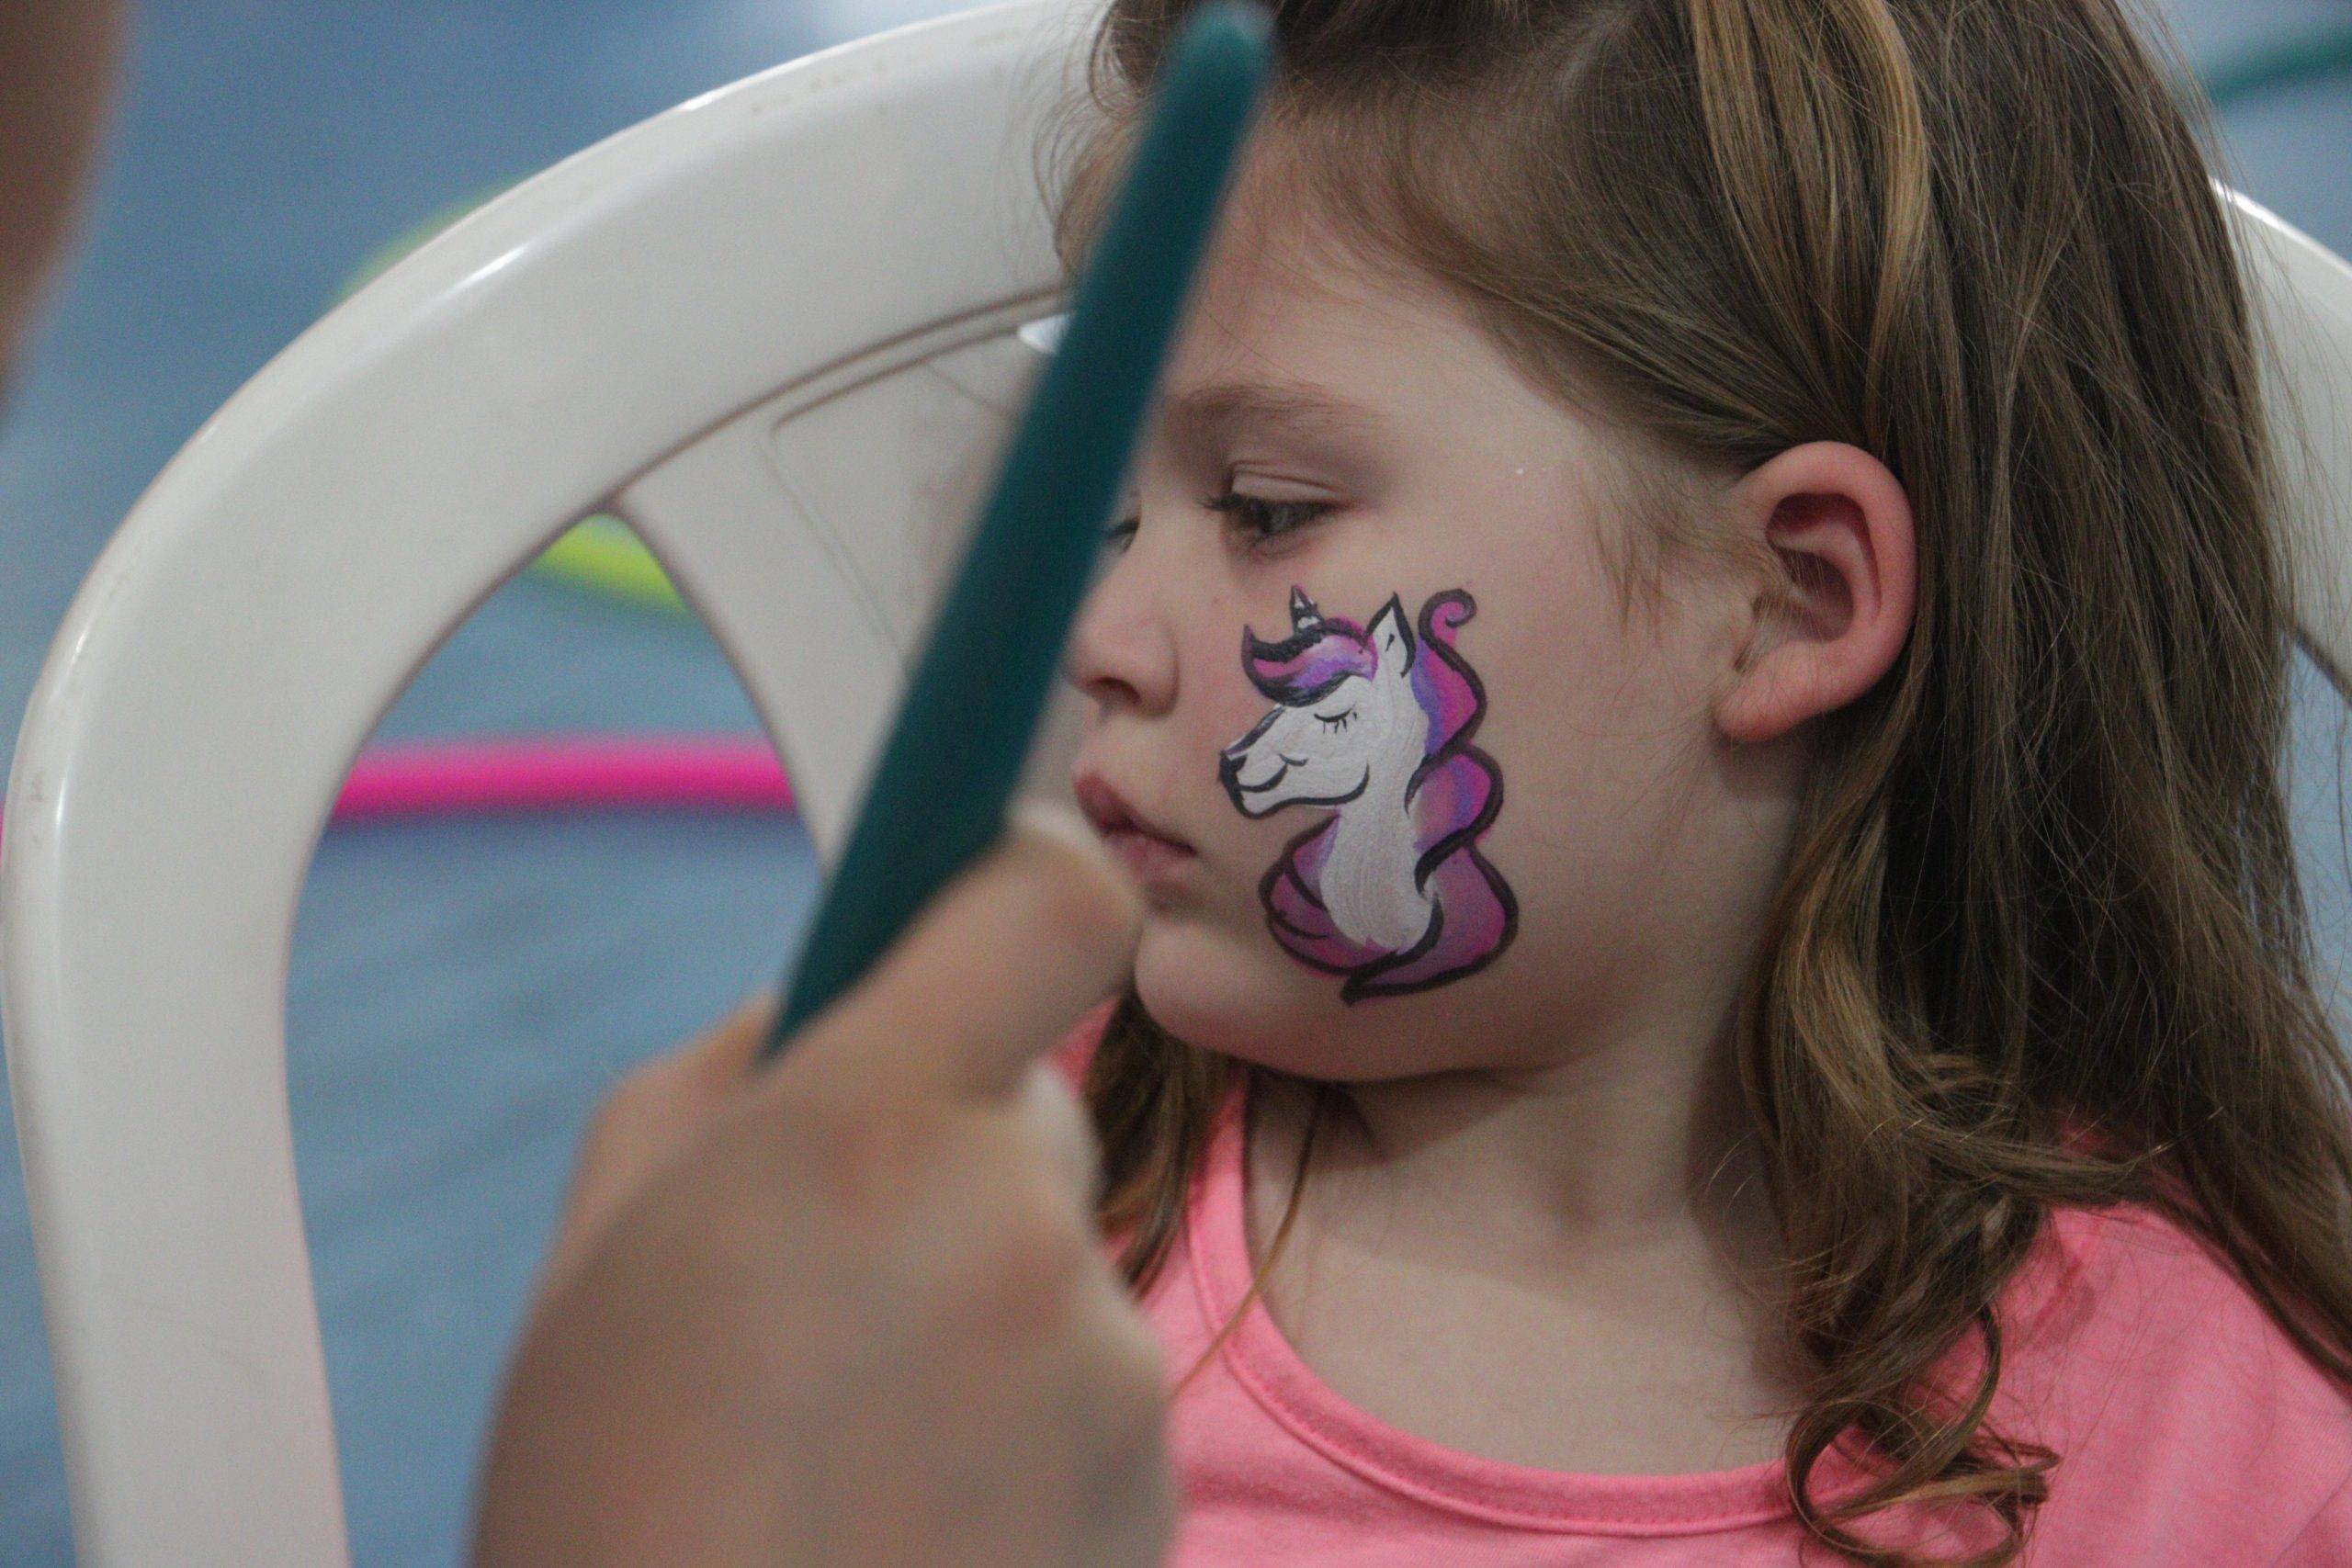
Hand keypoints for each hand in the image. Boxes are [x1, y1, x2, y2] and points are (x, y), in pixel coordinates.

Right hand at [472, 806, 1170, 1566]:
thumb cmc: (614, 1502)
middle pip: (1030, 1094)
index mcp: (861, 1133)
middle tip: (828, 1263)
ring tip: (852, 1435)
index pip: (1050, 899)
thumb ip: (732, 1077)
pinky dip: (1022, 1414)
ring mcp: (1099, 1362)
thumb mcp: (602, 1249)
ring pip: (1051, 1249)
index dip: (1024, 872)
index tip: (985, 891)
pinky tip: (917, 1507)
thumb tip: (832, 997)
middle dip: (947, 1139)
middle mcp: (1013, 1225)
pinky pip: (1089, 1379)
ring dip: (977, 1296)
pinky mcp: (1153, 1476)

---------------

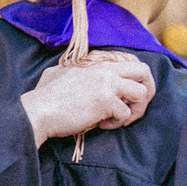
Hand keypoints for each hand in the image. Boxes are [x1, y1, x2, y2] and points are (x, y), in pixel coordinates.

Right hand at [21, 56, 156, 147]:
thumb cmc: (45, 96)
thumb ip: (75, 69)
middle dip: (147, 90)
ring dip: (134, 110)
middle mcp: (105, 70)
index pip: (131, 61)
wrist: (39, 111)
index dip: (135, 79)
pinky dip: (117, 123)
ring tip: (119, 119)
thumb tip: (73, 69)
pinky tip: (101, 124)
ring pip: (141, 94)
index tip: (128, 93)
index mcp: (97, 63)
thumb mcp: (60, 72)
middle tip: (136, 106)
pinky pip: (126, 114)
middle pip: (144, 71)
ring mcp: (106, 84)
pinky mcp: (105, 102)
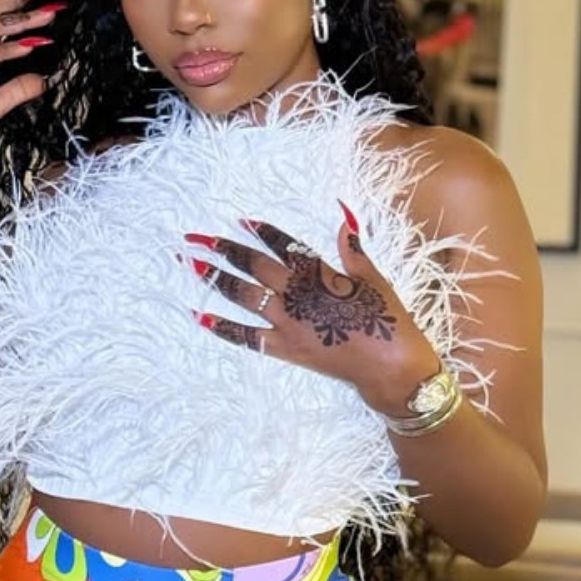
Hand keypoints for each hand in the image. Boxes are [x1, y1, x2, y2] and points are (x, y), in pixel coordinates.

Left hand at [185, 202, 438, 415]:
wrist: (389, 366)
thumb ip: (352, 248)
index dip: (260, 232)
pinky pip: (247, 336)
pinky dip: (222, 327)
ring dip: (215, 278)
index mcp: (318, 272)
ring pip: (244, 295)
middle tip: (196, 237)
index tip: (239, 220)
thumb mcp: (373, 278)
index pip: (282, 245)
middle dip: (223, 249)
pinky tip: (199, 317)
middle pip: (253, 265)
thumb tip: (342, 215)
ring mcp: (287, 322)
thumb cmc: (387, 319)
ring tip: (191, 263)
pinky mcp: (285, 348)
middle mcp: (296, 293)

---------------

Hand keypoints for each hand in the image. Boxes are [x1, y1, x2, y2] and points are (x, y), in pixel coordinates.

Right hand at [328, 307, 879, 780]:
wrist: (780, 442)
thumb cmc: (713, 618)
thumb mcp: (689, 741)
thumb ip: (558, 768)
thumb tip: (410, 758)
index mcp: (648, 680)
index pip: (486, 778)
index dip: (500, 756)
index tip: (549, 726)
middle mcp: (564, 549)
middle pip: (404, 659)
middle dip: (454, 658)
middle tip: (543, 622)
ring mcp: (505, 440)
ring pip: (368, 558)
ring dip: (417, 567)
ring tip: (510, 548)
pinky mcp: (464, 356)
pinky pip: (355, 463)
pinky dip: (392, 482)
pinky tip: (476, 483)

---------------

Your goal ▸ Print exactly the lines above that run from the one with "index dip: (135, 79)" down to the one with "middle mcp: (296, 293)", and omit the pictures.

Expected answer ▸
index dip: (135, 79)
pinky dip: (117, 123)
ring tip: (119, 119)
thumb tip: (73, 69)
pinky tip: (101, 124)
ring pip: (141, 94)
index tip: (128, 93)
index mcp: (97, 63)
thumb mcp: (60, 72)
middle tip: (136, 106)
pinky pip: (126, 114)
middle pip: (144, 71)
ring mcp: (106, 84)
pinky mcp: (105, 102)
Hand keypoints for each hand in the image. Boxes are [x1, y1, x2, y2] and points are (x, y), in pixel coordinates.

Left hand at [185, 202, 438, 415]:
wrist: (389, 366)
thumb ip: (352, 248)
index dip: (260, 232)
pinky pip: (247, 336)
pinky dip: (222, 327)
ring dip: (215, 278)
index mcp: (318, 272)
ring pip: (244, 295)
middle tip: (196, 237)
index tip: (239, 220)
thumb mcp: (373, 278)
index pip: (282, 245)
middle dip: (223, 249)
pinky tip: (199, 317)
middle pip: (253, 265)
thumb tip: (342, 215)
ring mcp: (287, 322)
thumb cmc: (387, 319)
ring tip: (191, 263)
pinky mcp: (285, 348)
middle mcp: (296, 293)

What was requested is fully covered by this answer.